Publié par le juillet 17, 2017 dans Europe, extrême-droite, femmes, HISTOIRE

 

Une réponse à “Avortement, l’obscurantisme polonais

  1. Monika Karbowska

    juillet 23, 2017 at 9:33

    L’article est très bien, seul le sociologue qui prétend expliquer le pouvoir de l’Eglise par son prétendu rôle dans le soutien au mouvement indépendantiste polonais au 19 siècle est superflu. Le pouvoir de l’Eglise s’explique par le fait qu’elle fut et est redevenu avec la reprivatisation le plus grand propriétaire terrien de Pologne, la classe allié de la noblesse, exactement comme en France avant 1989. L’Eglise n’a jamais soutenu l’indépendance du pays mais a au contraire parfaitement collaboré avec les Etats féodaux et absolutistes de Russie tsariste, de l’empire austro-hongrois et de la Prusse.
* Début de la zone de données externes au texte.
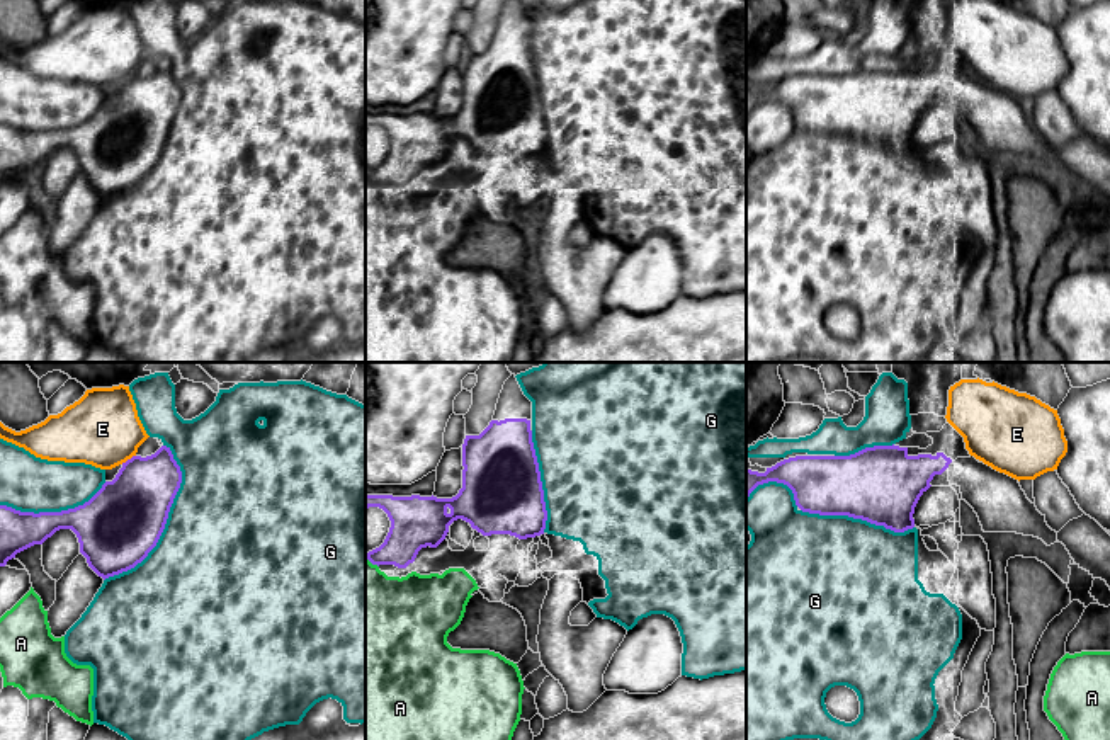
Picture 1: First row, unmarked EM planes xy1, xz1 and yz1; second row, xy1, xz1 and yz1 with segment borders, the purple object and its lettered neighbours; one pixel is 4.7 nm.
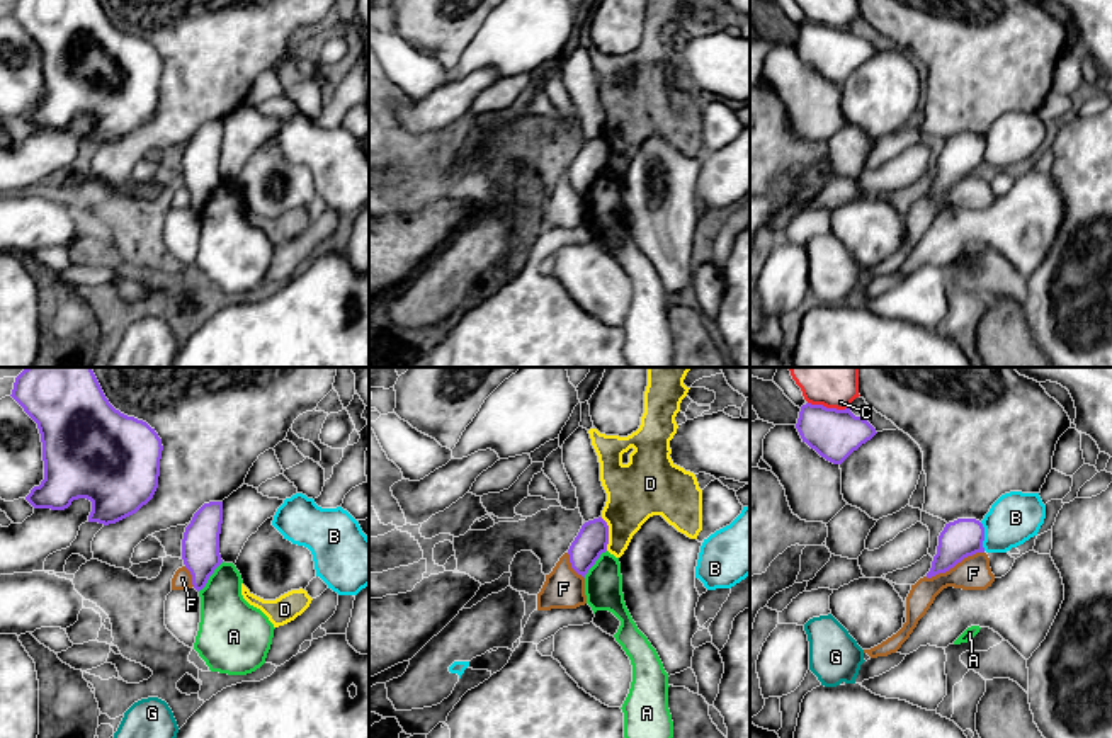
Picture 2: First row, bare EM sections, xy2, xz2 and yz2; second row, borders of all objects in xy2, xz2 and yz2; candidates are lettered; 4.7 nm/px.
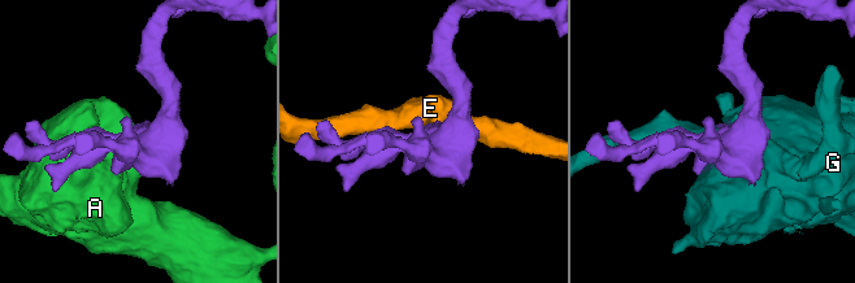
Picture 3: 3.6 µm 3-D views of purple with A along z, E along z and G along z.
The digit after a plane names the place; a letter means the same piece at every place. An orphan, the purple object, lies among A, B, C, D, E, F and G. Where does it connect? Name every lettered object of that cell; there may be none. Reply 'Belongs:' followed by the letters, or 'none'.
Belongs: none

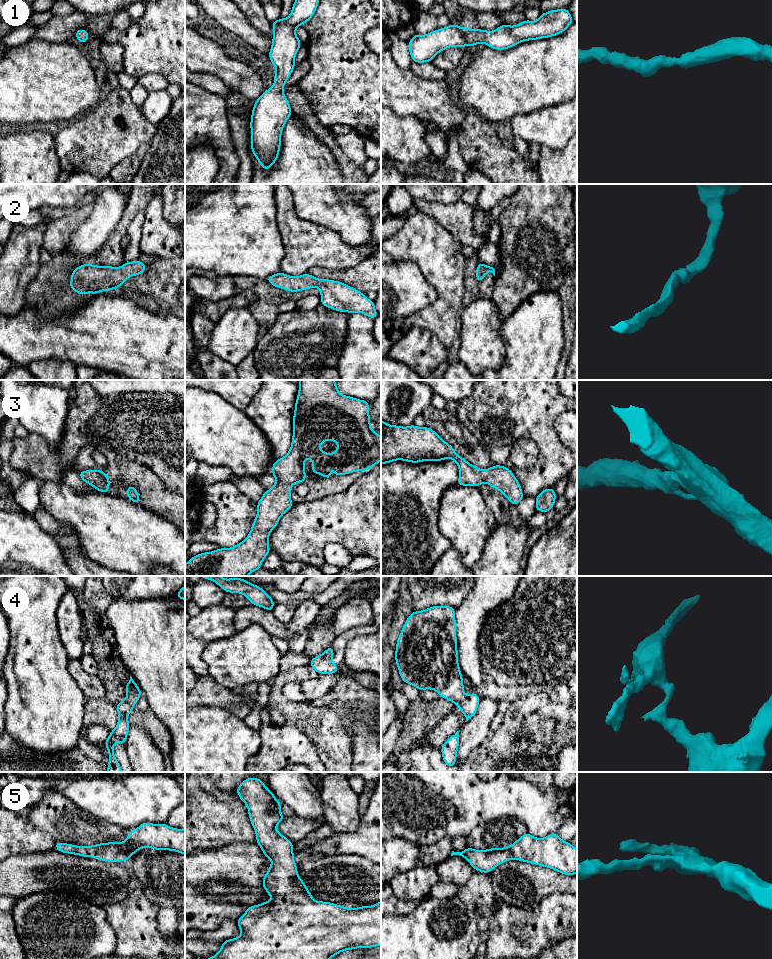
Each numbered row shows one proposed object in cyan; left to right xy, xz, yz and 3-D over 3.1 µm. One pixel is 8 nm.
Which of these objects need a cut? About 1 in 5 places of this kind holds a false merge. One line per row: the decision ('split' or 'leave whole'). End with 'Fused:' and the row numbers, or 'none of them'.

Par contre il est vrai que certains prêtres, qui étaient des intellectuels, ont fondé des mouvements indépendantistes, mais sans aucun soutien de leur hiérarchie! Ce que l’article omet est la longue histoire de la gauche socialiste et communiste polonaise pour le droit des femmes à disposer de leur corps: pour le droit au suffrage (gagné en 1918), pour le droit à l’égalité dans le mariage, et enfin pour le droit à l’avortement et la contraception gagné en 1956 grâce à un mouvement de femmes menée par la députée Maria Jaszczuk, la « Simone Veil » polonaise. Personne en Pologne n’ignore le fameux livre « L’enfer des femmes » de Tadeusz Boy Zelenski, intellectuel progressiste, francophone et traducteur du français, un livre pionnier qui avant la guerre décrivait la détresse des femmes condamnés à l’avortement clandestin. Boy Zelenski fut assassiné par les nazis comme tant d’autres intellectuels de gauche… Il serait bon que le Monde diplo ne taise pas la mémoire de cette Pologne de gauche que l »extrême droite actuelle veut tuer une seconde fois.